◆ WORK REQUEST A: In the footballer biography, which club did Lopes join on 20 June 2016?

◆ EXCERPTED TEXT:
= Beginning of Section =

Rafael Guimarães Lopes  (born 28 July 1991) is a Portuguese professional footballer who plays as a forward for Cypriot First Division club AEK Larnaca.

Club career

Portugal
Born in Esposende, Braga District, Lopes started his senior career with Varzim S.C. in the Segunda Liga. In the summer of 2011 he moved to the Primeira Liga after joining Vitória FC, making his debut in the competition on 9 September when he came on as a late substitute in a 3–0 away loss against FC Porto. He scored his first goal for his new club on 18 December, helping to a 1–1 draw at C.D. Nacional.

In the 2013 off-season, after failing to find the net for Moreirense F.C. in 21 bench appearances and suffering top-level relegation, Lopes returned to division two with F.C. Penafiel. He moved back to the top tier the following winter transfer window, signing for Académica de Coimbra until June 2016.

On 20 June 2016, after another relegation, Lopes joined fellow league side G.D. Chaves on a one-year contract. Two of his league goals during the campaign came in consecutive 2–2 draws in early January 2017, against Rio Ave F.C. and Sporting CP.

= End of Section =

◆ WORK REQUEST B: In the listing, switch "spread" to "range" across the stretch from the line containing "Is it true that Female" through the line containing "What is the", and give back only those lines, leaving out the pictures.

◆ EXTRACTED ENTRIES:
= Beginning of Section =

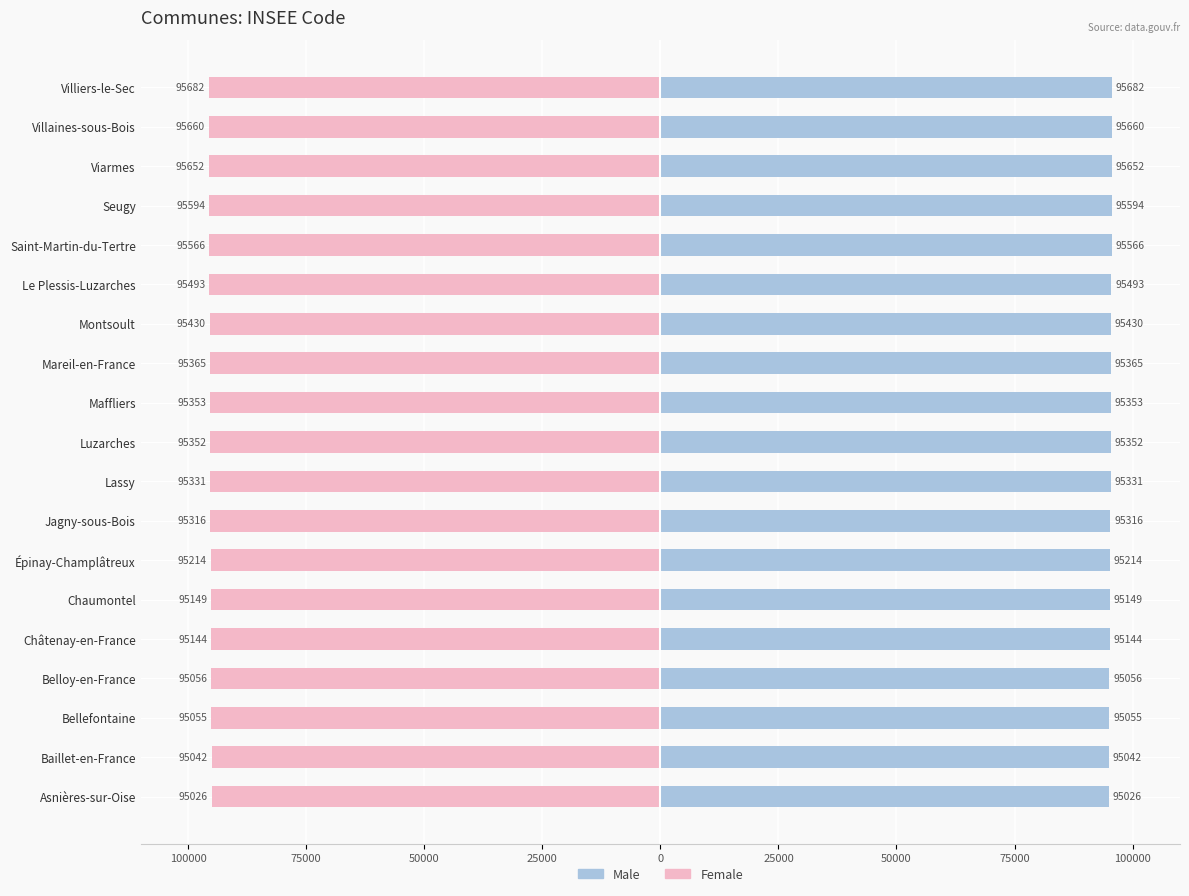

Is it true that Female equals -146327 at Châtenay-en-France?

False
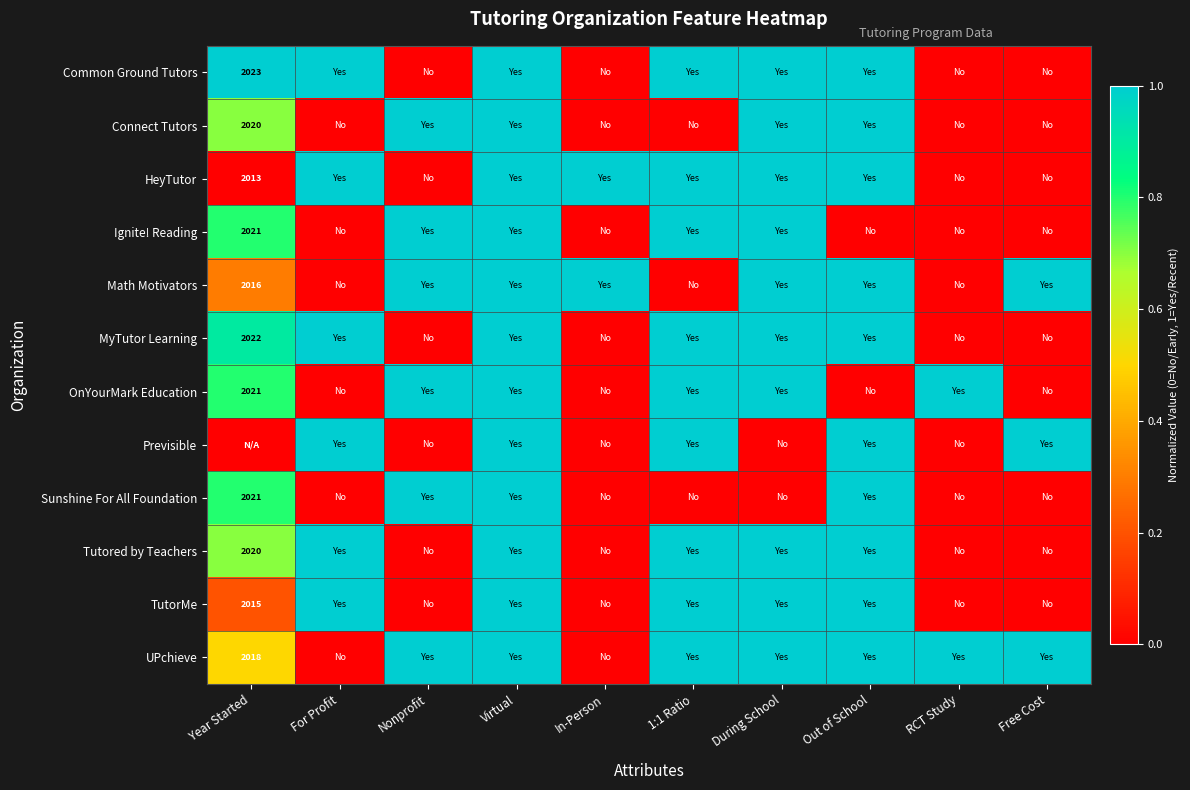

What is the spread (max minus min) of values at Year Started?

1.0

= End of Section =
= Beginning of Section =

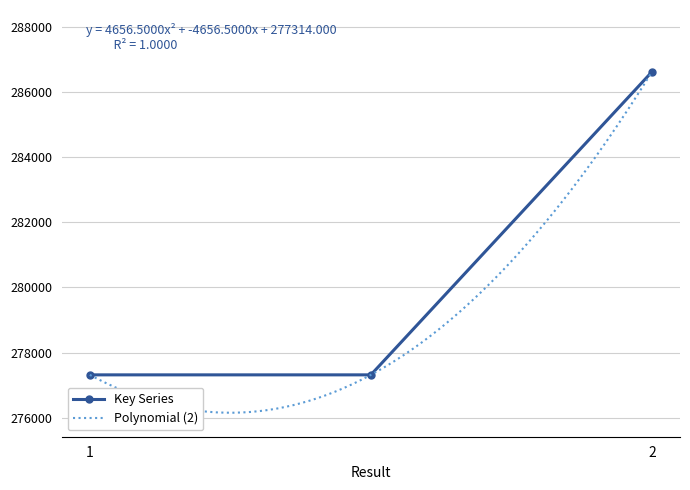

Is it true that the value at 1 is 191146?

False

= End of Section =

◆ TASK ANSWER A: G.D. Chaves

◆ TASK ANSWER B:
Is it true that Female equals -146327 at Châtenay-en-France?

False

What is the range (max minus min) of values at Year Started?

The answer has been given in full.